Nasci numa família ortodoxa armênia. Não tenho nenhuma afiliação religiosa e não tento convencer ninguém, nem meus filhos, sobre religião. Que cada pessoa descubra seu caminho.
Anos mais tarde, num círculo de amigos e colegas, alguém me perguntou qual era a religião dos armênios. Respondi que a grande maioria é da Igreja Armênia Ortodoxa.
Dom Luciano estava nesse círculo e da sua maneira bem amigável ele disse: “Mas, o Agop é um católico disfarçado!”. Houve uma grande risada.
Para os que não conheceram Dom Luciano, gostaria de dizer que ele foi uma das pessoas que mais respeitei por suas posições claras e lógicas com relação aos mais pobres na sociedade.
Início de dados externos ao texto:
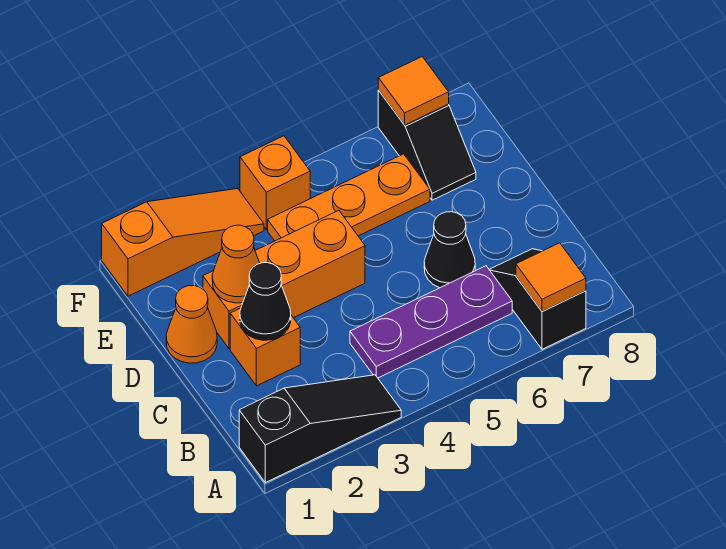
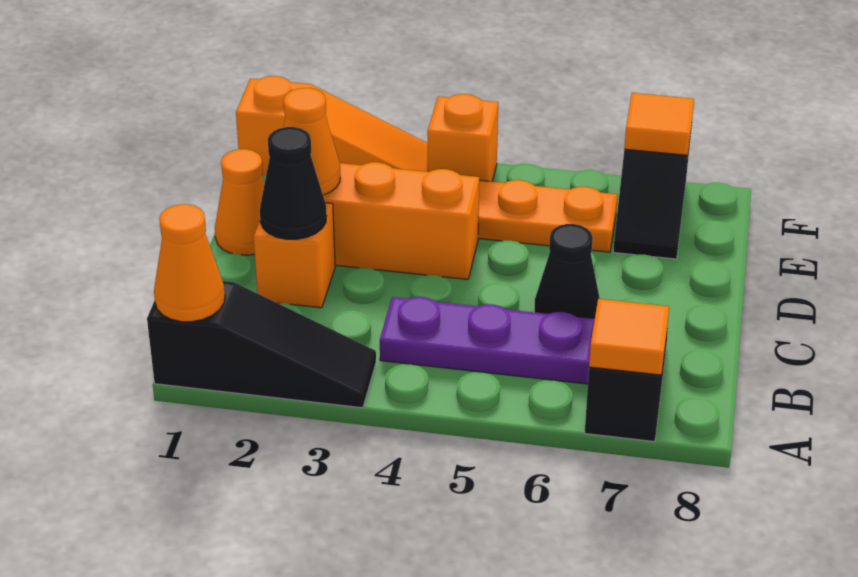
none -> orange 1x1 cone [154,204,225,322]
Ele consistentemente advogava em favor dos menos favorecidos. Sempre defendia os interesses dos mais vulneráveis e menos protegidos. A César o que é de César! Tenho certeza que de algum lugar o espírito daquele homem tão humilde ainda tenta proteger os menos favorecidos.
Espero muito que o Brasil como um todo resolva melhor a questão de desigualdade, pois assim o país inteiro será mais justo. Dom Luciano sempre advogou por uma equidade maior na sociedade brasileira.
Gostaria tanto que os jovens, que não conheceram este homem, olhassem por uns minutos ao menos para sua historia. A história de um grande brasileiro!